Many of her interviewees are nostalgic for the place they had to leave behind, as exiles often are, but the star of the film is UK-based Dr Ang Swee-Chai, the widow of a leftwing activist who died in exile, and she’s impressively clear-minded about her own situation and about Singapore’s wretched human rights record. Dr Ang has transcended the ‘exile mentality’ by volunteering to work in hospitals in Palestine; she’s even more of a heroine than Tan Pin-Pin is herself.
More exploration of the experience of exile in our Special Jury Prize winner My Red Shoes, in which Sara Rastegar discovers how and why her parents Kaveh and Fariba fled from Iran soon after the Islamic Revolution that brought Ayatollah Khomeini to power. They’d been Marxist students opposed to the Shah, so greeted his overthrow with great optimism – only to find themselves on the wrong side of Islamofascism. Imprisoned and tortured, Kaveh managed to escape to France, eventually followed by his wife and then-young daughter. It’s a film in which the personal really is political, and vice versa; Rastegar uses old home movies to both show the domestic, quotidian routines which linked life in Iran and France and explore the aching spiritual void which follows a cruel political disillusionment.
Juries have a tendency to judge documentaries on the ‘worthiness’ of their subjects, but I don’t think we were guilty of any such failing when we gave our Best Film prize to The Horses of Fukushima (Matsuri no Umi) by Matsubayashi Yoju. Scouting inside the ‘exclusion zone’ around the crippled Daiichi Nuclear Plant in Fukushima, the director came across a stable of horses wounded in the tsunami; his film focuses on one horse in particular, a failed steeplechaser called Miller’s Quest, which was being fattened up for sale as horse meat when the disaster struck.
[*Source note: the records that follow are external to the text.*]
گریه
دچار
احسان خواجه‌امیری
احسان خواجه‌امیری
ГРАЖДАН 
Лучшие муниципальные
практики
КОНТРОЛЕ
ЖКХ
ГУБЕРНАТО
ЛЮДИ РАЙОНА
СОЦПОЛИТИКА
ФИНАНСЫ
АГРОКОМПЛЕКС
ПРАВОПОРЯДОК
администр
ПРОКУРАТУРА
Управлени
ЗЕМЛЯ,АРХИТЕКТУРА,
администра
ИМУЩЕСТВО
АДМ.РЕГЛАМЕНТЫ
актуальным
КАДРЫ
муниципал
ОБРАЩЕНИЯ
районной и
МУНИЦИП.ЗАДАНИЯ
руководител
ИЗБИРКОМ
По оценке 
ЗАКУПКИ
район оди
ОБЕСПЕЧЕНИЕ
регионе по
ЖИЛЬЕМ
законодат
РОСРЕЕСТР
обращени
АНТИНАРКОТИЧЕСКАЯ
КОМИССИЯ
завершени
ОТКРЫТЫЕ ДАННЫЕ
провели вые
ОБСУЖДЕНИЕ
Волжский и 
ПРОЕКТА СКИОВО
Its injuries left it with an inflamed and embarrassingly distended penis, but its somewhat idealistic owner chooses to help it recuperate enough to take part in the Soma Nomaoi, a local Shintoist horse festival. The convalescence includes a restorative stay in the northern island of Hokkaido. Matsubayashi initially approaches the horse with understandable caution, but as it gets used to having him around he also gets more comfortable being near it, a change reflected in his fluid, lyrical camerawork.
Shot mostly in the ‘exclusion zone’, the film is a paean to resilience and strength – not only of the horses, but also of the men who look after them. It’s also by some way the most original and moving of the many documentaries made in the aftermath of Japan’s worst peacetime nuclear disaster.
I had an extraordinary experience with Matsubayashi-san in Dubai. We needed to get from the multiplex in the Mall of the Emirates to the hotel one day, and decided to share a taxi. But the driver refused us – too troublesome, too much traffic – until Matsubayashi started talking to him in fluent Pashtun, having guessed correctly that he was an Afghan. It turned out that Matsubayashi had spent a year in Afghanistan a while ago, three months of it learning Pashtun. He’s now working on Brazilian Portuguese, to prepare for his next film – about émigrés from Fukushima in Brazil.